- TASK BRIEF -
What lines in this listing contain the string "military"? Report each one by copying it.

- TASK MATERIAL -

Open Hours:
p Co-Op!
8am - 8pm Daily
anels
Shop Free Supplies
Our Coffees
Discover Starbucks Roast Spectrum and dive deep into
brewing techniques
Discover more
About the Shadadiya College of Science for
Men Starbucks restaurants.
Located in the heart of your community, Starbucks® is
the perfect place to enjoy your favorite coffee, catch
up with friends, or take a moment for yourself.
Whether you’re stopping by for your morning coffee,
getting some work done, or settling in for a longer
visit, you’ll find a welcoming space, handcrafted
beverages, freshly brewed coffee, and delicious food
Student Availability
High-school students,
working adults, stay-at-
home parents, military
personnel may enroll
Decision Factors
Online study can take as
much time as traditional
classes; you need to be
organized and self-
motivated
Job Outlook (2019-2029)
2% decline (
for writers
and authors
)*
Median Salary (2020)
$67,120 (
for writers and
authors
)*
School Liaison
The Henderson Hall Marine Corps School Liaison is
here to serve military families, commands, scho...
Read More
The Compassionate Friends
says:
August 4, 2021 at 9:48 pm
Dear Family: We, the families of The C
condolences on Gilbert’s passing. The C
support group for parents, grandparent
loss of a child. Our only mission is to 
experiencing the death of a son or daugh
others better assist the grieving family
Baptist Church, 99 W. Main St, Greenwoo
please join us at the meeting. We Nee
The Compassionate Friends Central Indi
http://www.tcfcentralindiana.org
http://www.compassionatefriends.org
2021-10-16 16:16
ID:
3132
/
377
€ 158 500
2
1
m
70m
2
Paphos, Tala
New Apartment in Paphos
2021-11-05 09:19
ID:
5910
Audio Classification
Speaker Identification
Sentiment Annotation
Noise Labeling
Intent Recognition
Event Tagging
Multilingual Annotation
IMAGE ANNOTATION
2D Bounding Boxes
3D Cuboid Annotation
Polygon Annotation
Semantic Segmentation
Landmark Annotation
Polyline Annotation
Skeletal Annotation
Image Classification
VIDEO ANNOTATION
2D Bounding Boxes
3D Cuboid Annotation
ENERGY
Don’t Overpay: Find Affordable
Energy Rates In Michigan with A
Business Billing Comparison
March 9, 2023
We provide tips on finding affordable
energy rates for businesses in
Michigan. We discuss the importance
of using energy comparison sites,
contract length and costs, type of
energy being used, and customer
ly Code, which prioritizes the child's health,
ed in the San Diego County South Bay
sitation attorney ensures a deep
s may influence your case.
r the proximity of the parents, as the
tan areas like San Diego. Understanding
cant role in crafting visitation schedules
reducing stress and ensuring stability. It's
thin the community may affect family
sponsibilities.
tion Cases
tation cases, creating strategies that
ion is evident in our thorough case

- REPLY TO THE TASK -
home parents, military
here to serve military families, commands, scho...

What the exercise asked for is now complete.